FWIW, Taylor & Francis (which owns Routledge, among others) has already signed away your/our work in return for a large sum, with no warnings given, consent asked, or remuneration offered, contracts be damned.

ikj
ikj
Reply to  Michel
1 year ago

the market value of your intellectual labor is as words strung together in coherent sentences to be vacuumed up by machines in order that they can also string together more or less coherent words.

Kenny Easwaran
Reply to  ikj
1 year ago

I think it’s important that the sentences aren’t just coherent, but in fact contain some sort of representation of a world outside the text (either a physical world or a world of ideas). They want to be able to make more and more coherent strings of words that contain within them representations of these worlds (even if the reference only comes through deference to more expert members of the language community).

ikj
ikj
Reply to  Kenny Easwaran
1 year ago

while i understand the desire, i remain skeptical that worlds of any kind other than syntactic are a relevant concept for llms. but i’m no expert!

Anco
Reply to  Kenny Easwaran
1 year ago

“some sort of representation” is doing quite some heavy lifting there. It’s more like the shadows of the shadows in Plato’s cave: there is the world, the words we use to describe it*, and then there is the vectorized probability distribution of associated word clusters (which might be referred to as ‘syntax’ in the narrowest of terms).

There is likely enough space to introduce more degrees of separation too.

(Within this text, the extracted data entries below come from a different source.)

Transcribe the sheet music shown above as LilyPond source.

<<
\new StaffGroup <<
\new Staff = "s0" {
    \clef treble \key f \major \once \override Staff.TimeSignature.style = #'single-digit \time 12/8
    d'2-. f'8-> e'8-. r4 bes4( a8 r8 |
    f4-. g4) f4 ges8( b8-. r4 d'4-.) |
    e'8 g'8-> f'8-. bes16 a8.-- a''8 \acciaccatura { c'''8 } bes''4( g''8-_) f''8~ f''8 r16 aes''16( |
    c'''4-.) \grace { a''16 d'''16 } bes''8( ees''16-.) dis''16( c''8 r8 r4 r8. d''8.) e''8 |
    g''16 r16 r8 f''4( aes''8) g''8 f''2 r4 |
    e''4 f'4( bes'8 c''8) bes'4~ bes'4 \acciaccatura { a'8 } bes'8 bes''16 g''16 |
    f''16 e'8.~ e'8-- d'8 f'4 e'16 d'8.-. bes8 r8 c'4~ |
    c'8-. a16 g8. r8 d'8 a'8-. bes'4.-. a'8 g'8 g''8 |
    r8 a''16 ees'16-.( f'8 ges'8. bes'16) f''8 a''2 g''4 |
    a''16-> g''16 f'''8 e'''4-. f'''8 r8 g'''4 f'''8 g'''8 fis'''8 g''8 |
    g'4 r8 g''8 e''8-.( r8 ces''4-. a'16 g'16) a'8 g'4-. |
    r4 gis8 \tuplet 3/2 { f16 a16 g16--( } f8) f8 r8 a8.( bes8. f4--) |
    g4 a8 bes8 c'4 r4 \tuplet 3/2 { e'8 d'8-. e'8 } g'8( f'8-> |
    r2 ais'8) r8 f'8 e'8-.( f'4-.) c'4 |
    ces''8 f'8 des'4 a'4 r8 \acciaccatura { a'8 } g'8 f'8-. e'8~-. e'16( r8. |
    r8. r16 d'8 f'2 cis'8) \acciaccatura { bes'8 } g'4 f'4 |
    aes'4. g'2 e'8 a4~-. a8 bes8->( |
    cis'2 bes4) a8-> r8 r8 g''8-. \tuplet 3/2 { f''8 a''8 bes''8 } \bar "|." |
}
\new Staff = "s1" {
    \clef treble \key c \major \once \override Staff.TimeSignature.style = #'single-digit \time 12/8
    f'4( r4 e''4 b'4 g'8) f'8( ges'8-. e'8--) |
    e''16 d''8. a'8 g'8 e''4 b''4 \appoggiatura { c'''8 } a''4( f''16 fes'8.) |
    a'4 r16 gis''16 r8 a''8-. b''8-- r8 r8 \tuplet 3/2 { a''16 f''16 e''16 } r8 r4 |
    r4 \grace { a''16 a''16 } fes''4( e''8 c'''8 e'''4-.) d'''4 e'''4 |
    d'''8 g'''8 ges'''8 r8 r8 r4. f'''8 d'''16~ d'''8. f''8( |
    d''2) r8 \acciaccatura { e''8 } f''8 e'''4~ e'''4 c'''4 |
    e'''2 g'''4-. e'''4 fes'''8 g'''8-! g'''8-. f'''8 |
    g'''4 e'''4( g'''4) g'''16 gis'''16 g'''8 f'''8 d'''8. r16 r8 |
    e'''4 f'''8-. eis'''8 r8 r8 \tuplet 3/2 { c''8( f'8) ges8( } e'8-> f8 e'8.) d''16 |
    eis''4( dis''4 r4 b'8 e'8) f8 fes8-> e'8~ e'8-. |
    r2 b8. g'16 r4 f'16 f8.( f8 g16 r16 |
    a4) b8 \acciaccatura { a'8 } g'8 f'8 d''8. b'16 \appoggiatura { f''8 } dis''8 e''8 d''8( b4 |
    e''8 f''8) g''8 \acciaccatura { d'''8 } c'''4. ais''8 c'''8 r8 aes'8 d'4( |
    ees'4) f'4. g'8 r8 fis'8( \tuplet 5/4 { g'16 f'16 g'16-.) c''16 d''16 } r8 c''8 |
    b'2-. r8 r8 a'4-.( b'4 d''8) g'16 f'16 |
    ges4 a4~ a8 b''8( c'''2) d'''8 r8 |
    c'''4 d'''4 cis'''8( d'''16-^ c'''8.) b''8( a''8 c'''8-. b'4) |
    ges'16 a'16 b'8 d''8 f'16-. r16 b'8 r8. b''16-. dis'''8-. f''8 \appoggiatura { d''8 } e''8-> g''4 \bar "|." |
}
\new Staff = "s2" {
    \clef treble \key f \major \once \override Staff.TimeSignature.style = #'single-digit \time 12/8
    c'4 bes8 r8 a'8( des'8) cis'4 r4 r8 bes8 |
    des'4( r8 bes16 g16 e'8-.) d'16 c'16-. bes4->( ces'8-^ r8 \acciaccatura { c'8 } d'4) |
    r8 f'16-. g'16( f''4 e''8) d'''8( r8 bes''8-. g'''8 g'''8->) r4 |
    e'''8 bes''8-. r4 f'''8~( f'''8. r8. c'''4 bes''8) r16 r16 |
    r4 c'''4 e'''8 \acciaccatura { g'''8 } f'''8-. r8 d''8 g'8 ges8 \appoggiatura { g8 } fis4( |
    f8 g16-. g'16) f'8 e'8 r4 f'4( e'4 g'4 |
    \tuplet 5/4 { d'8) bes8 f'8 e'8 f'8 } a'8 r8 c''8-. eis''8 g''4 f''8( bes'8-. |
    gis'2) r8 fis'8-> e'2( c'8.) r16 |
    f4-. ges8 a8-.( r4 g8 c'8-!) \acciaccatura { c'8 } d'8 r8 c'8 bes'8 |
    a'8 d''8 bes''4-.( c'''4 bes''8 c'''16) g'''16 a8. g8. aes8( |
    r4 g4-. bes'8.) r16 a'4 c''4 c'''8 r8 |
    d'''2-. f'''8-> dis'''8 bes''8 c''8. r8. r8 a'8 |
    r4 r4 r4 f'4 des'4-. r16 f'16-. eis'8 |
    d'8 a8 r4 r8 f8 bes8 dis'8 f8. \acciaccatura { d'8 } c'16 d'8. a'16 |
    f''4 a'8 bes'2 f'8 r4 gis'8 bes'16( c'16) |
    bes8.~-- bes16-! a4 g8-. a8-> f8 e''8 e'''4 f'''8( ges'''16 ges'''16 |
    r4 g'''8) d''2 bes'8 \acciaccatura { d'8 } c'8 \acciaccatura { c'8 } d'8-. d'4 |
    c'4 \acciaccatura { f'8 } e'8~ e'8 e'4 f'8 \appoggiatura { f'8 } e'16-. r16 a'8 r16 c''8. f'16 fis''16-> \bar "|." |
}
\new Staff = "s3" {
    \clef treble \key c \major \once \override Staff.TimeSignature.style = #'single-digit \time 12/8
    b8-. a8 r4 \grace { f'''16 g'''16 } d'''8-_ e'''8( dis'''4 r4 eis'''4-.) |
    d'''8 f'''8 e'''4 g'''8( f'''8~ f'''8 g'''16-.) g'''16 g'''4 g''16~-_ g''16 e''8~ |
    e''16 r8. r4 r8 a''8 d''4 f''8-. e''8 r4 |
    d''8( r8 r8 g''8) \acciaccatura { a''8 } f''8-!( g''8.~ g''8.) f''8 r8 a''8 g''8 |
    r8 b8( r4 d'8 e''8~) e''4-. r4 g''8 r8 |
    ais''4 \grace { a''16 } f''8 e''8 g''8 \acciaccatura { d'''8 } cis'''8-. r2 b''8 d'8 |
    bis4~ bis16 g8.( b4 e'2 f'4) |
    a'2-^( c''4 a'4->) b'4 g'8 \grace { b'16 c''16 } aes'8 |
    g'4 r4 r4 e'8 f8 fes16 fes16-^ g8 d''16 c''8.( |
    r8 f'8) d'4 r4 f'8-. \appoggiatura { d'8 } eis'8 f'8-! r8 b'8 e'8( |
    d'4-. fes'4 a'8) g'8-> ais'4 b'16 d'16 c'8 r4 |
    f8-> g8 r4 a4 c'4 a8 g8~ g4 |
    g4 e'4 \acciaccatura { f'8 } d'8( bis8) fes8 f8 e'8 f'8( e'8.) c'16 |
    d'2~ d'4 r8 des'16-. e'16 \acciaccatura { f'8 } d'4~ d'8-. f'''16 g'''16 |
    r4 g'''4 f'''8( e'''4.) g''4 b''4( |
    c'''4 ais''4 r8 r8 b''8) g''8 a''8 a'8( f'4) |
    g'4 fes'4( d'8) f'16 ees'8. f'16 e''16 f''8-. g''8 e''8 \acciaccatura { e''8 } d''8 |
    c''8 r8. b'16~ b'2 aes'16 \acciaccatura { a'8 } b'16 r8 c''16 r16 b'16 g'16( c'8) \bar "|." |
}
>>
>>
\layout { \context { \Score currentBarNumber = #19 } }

* Apologies to all the Platonists and philosophers of language here.

AGT
AGT
Reply to  Michel
1 year ago

I don’t understand how this is legally possible. Surely, they will be sued? Or is this just a joke?

Michel
Reply to  AGT
1 year ago

Not a joke, it really happened: https://www.thebookseller.com/news/academic-authors-shocked-after-taylor–francis-sells-access-to-their-research-to-microsoft-ai

They may be sued, but lawsuits take time, energy, and money. And authors will be entitled to what, $2 each in royalties? Maybe a few more in punitive damages?

martin peterson
1 year ago

CUP offers a 20% royalty, which is much more than I receive for printed copies. I like that they let me decide what I want to do; other publishers do not seem to do that. So thanks CUP!

Gorm
Gorm
Reply to  martin peterson
1 year ago

Thanks Martin. This is helpful. The one worry is that your book (or mine) may be sold in a bundle such that you effectively make very little money from this. It might thus be valued at $10, instead of $36 (the approx. value of the PB), and thus yield you a mere $ 2.00. But, obviously I do not know.

AGT
AGT
1 year ago

This isn’t on topic officially, but connects to the broader issue. Routledge wants us to sign a contract with a ROFR clause in it: they would have right of first refusal, before we go to any other publisher with future work. I have never come across this in an academic publishing contract before and I don’t want to sign it. Anyone any experience?

Two-time remover
Two-time remover
Reply to  AGT
1 year ago

This is pretty standard boilerplate for book publishers. It is normally negotiable, so you can ask to have it removed before signing. I have requested that of two presses, and both were happy to remove that clause. But you do have to ask.